Repeat the following data exactly, omitting pictures.

_Supplied material_:
-- Opening Marker --

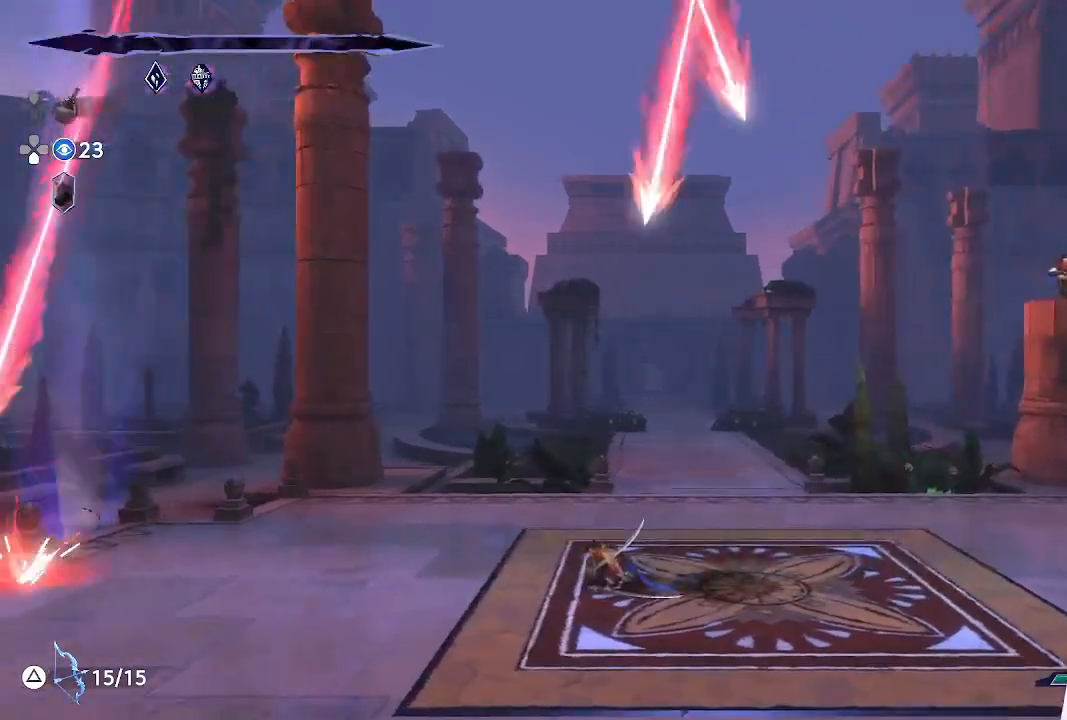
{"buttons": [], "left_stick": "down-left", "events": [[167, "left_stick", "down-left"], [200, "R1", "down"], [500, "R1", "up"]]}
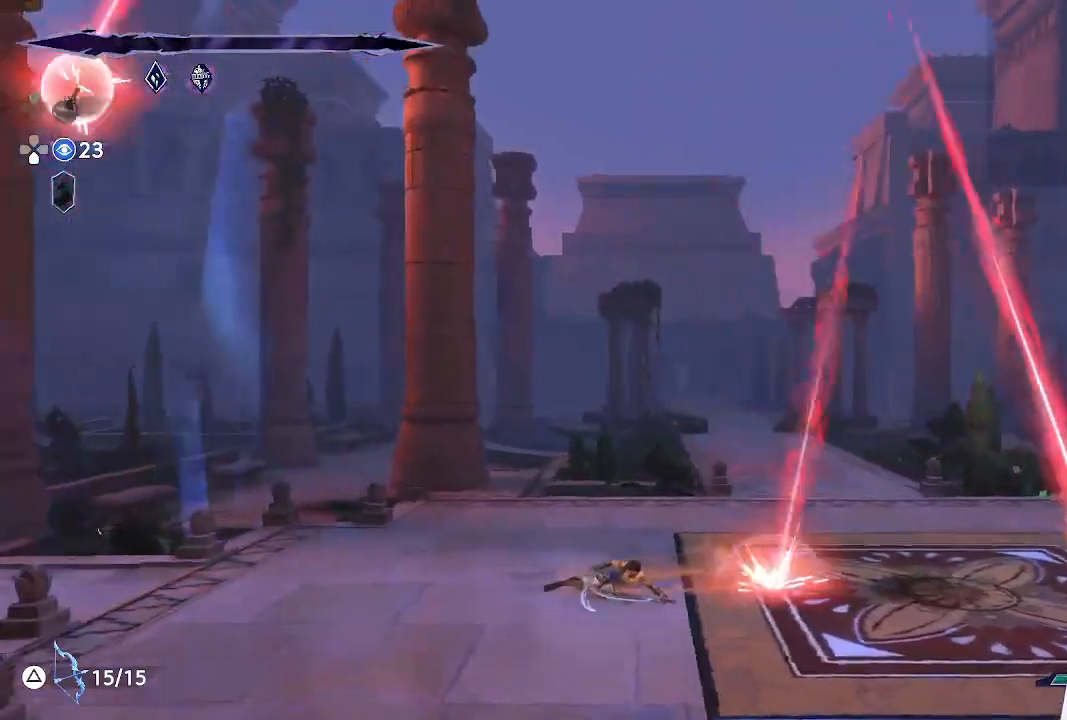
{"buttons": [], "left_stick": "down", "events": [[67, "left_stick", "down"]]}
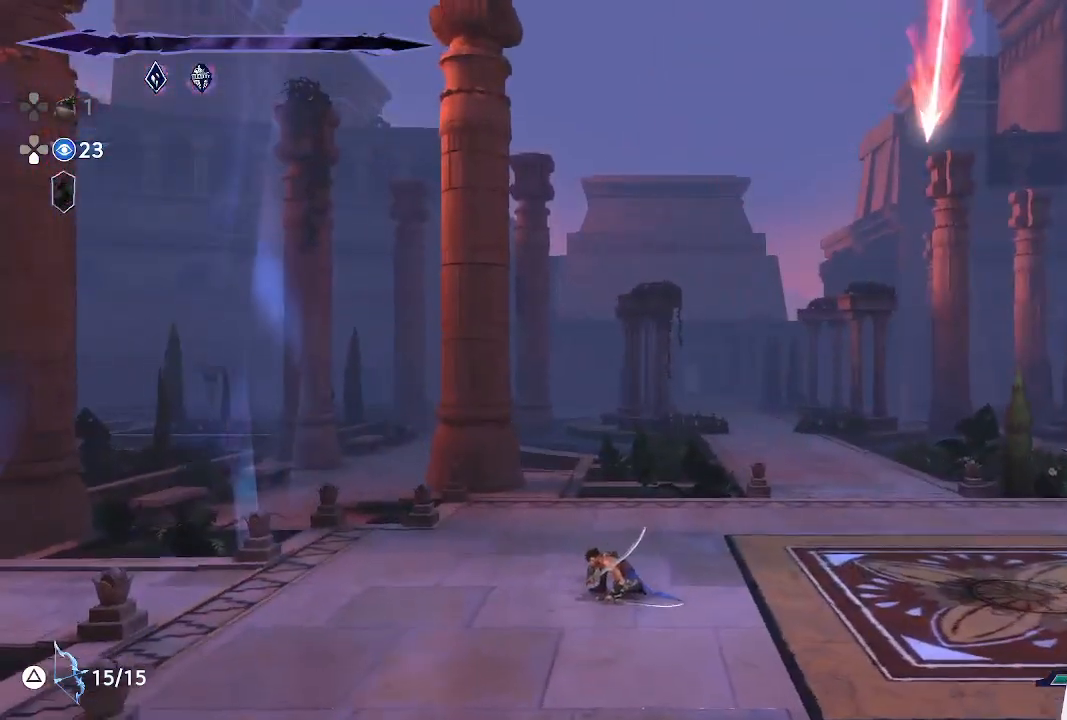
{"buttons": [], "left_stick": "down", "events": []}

-- Closing Marker --

_Finished task_:
{"buttons": [], "left_stick": "down-left", "events": [[167, "left_stick", "down-left"], [200, "R1", "down"], [500, "R1", "up"]]}
{"buttons": [], "left_stick": "down", "events": [[67, "left_stick", "down"]]}
{"buttons": [], "left_stick": "down", "events": []}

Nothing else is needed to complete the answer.